The academic Dr. Fernando Lanas Zanetti of the Centre of Excellence in Training, Research and Management for Evidence-based Health (CIGES) and the Department of Internal Medicine, is part of the work group that will develop a general framework for the treatment of these two pathologies that are the leading cause of death in Chile and other parts of the world.
The first meeting of the committee took place in New Orleans, with experts from different parts of the world and Dr. Fernando Lanas Zanetti as a representative of South America. The goal is to work together on a document that provides guidelines and a strategic framework for Ministries of Health all over the world, considering the conditions of the different countries.
The academic Dr. Fernando Lanas Zanetti of the CIGES Centre of Excellence and the Department of Internal Medicine of the Faculty of Medicine of Universidad de La Frontera (UFRO), is part of this work group that will develop a general framework for the treatment of these two pathologies that are the leading cause of death in Chile and other parts of the world.
In this context, it is worth mentioning that the World Health Organisation had a strong focus on preventive aspects, such as COVID-19 vaccines, the eradication of malaria and other infectious diseases, but also of chronic diseases, cardiovascular diseases and cancer. Other preventive aspects were campaigns against smoking or for the control of blood pressure, cholesterol and obesity, but this approach has changed.
“The WHO realised that these measures were insufficient to meet the goal of decreasing the mortality from chronic diseases by 2030. That is why they decided to explore a new area for them, which is the treatment of heart attacks and strokes, which are the leading cause of death in Chile and other parts of the world,” commented Dr. Lanas.
Thus, WHO set up a group of experts from different countries around the world to develop treatment strategies for acute coronary syndrome (pre-heart attack and heart attack) and strokes. After the first meeting, global experts and the WHO directors for chronic and cardiovascular diseases focused on the three critical areas of global failure. The first one is related to heart attacks, strokes and the medical capacity to unclog arteries.
PREVALENCE OF HEART ATTACKS AND STROKES
“The vast majority of heart attacks is caused by a complete or partial blockage of a heart artery, while strokes are mainly caused by a blood clot that blocks or narrows an artery leading to the brain. These blood clots can be destroyed with special intravenous medication or a catheter and a special balloon, but you have to act quickly, because once the artery is clogged, the neurons or heart muscle fibres begin to die and the more time you wait after the first symptoms, the more damage is done. After a certain lapse of time, it is not worth doing anything anymore, because there will only be dead cells left that will scar the person for life, if the person survives,” explained the cardiologist Dr. Lanas.
That is why it is important to recognise the symptoms and to know what to do. Therefore, the different governments and their health services need to launch educational campaigns that make people more conscious about the presence of symptoms and that teach them about when to occur to a doctor. “The faster the better,” the cardiologist affirmed.
The second aspect is to train the health teams, so they recognise when a heart attack or stroke is on the way. “First, you have to see the physical exam, which is an electrocardiogram that needs to be interpreted by a specialist.

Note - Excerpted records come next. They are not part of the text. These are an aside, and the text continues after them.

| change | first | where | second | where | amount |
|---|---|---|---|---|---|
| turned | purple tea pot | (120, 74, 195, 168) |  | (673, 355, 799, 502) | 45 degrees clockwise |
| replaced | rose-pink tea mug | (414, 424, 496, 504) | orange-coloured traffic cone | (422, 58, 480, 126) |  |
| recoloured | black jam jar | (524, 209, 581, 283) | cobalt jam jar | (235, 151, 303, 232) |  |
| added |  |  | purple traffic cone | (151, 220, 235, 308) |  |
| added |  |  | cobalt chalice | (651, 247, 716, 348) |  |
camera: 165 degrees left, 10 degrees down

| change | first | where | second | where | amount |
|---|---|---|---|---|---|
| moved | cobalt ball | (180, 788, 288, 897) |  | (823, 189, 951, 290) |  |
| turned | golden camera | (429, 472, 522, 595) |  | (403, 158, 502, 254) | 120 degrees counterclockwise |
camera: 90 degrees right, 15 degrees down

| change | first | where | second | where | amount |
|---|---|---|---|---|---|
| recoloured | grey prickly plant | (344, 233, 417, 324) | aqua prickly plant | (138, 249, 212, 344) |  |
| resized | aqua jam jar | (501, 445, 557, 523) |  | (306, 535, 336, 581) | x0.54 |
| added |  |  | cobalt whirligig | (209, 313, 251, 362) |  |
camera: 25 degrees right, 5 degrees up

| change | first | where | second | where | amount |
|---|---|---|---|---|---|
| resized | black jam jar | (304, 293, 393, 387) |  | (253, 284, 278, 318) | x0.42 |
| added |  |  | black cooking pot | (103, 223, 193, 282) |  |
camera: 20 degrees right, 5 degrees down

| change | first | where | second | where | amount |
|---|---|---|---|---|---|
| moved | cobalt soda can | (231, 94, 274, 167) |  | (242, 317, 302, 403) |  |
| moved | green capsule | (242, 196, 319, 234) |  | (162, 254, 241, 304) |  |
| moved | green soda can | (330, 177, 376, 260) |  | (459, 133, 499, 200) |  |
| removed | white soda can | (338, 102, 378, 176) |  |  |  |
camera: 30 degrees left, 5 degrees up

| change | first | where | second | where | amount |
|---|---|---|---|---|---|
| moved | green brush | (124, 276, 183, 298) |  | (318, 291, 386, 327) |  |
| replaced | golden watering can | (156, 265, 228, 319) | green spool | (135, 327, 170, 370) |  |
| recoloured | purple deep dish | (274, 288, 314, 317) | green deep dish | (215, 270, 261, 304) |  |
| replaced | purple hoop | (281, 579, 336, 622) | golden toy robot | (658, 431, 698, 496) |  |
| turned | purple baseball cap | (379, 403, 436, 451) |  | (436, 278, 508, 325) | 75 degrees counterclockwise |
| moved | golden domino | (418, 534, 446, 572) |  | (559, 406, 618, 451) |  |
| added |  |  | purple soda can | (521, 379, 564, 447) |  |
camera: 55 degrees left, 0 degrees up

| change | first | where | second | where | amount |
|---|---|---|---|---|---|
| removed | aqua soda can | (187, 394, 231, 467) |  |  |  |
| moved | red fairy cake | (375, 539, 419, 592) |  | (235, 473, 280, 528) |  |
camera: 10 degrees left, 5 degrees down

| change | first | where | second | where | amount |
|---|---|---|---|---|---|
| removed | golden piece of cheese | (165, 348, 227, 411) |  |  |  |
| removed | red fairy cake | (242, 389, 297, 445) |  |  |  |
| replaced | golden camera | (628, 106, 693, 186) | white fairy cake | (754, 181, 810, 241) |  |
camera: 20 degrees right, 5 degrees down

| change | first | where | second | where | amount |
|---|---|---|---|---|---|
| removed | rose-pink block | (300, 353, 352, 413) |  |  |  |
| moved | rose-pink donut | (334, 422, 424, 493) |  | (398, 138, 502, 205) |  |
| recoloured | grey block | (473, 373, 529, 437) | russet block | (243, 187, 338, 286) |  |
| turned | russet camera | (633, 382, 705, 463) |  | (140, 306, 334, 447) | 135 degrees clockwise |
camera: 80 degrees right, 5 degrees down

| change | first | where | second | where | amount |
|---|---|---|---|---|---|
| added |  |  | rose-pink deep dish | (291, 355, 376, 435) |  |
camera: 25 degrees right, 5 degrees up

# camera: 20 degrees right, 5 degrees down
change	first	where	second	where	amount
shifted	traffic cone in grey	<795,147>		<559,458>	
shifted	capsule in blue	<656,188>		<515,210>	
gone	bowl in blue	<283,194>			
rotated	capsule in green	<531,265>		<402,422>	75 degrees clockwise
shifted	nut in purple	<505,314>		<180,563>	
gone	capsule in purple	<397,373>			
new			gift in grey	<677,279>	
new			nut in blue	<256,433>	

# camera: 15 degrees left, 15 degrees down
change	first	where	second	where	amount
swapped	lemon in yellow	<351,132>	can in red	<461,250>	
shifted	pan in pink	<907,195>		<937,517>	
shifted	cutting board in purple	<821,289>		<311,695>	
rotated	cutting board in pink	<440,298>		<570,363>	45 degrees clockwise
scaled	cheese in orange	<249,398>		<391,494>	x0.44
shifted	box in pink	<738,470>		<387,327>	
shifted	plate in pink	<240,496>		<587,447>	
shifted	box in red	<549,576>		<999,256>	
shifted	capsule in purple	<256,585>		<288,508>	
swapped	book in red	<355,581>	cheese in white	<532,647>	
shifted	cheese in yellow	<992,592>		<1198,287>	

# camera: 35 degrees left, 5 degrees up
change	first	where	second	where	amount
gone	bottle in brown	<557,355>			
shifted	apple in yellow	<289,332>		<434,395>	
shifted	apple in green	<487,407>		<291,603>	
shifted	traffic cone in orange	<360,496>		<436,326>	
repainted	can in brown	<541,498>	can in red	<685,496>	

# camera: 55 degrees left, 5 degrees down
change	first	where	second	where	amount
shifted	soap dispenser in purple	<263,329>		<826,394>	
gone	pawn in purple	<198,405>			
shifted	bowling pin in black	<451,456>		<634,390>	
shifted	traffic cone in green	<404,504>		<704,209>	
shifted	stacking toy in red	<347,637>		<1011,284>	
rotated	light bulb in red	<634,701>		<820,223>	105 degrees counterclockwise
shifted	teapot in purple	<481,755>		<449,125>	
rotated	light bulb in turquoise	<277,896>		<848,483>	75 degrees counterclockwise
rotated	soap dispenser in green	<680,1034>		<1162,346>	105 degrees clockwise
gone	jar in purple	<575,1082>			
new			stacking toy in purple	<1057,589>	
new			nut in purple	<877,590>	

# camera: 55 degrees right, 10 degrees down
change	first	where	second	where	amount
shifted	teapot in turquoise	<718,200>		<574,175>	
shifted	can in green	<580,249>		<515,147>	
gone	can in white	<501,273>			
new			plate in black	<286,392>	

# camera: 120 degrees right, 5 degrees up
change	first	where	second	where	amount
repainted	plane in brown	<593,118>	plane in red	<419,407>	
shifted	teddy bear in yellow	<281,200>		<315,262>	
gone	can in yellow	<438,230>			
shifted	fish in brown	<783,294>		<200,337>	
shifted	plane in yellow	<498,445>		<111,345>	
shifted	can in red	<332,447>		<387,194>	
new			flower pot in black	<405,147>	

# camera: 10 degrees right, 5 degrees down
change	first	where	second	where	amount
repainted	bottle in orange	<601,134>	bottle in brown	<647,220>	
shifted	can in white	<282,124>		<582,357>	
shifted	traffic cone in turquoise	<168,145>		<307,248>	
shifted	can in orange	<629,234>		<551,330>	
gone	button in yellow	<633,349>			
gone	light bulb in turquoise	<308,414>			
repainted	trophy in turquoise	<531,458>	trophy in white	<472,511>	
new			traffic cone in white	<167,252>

In Chile, we have an advanced online transmission system that transmits the data to a 24/7 central control centre in our capital city Santiago de Chile, where a cardiologist prepares an immediate report. If there are signs of a heart attack, the patient must be referred to an establishment where this procedure can be done – in Temuco, it is the public ‘Hospital Dr. Hernán Henríquez’ or the private clinic ‘Clínica Alemana’ – so the referral system has to be fast for patients who live more isolated. Another option is the use of thrombolytic medicine that dissolves the clots. They are available in all of our emergency services,” Dr. Lanas explained.
The registry of the PURE project in Temuco shows that, currently, there are more strokes than heart attacks. Out of 100 heart attacks, 75 occur in men; women present fewer heart attacks and at a more advanced age. Strokes occur more evenly in men and women, on average 10 years after a heart attack. “A stroke is more complex than a heart attack, because the crucial exam is a brain scan, which is not available everywhere,” said Dr. Lanas.
The third important aspect is to have a clear referral system that includes all health services, which is more complex for arterial procedures and brain scans. “We are advancing with that in Chile, but there are a lot of countries in the world that are not. We have access to thrombolytic drugs or other drugs such as aspirin or those that lower the cholesterol level. The WHO will work with the health ministries around the world to implement these measures and to see if we can reduce cardiovascular mortality by 30% by 2030,” concluded Dr. Lanas.
In Chile, we already made a lot of progress regarding the aspects that are part of the strategic framework, although there are still a lot of details missing. The aim of the global strategy led by WHO, in which Dr. Fernando Lanas plays a leading role, is to make further progress, but in all countries in the world.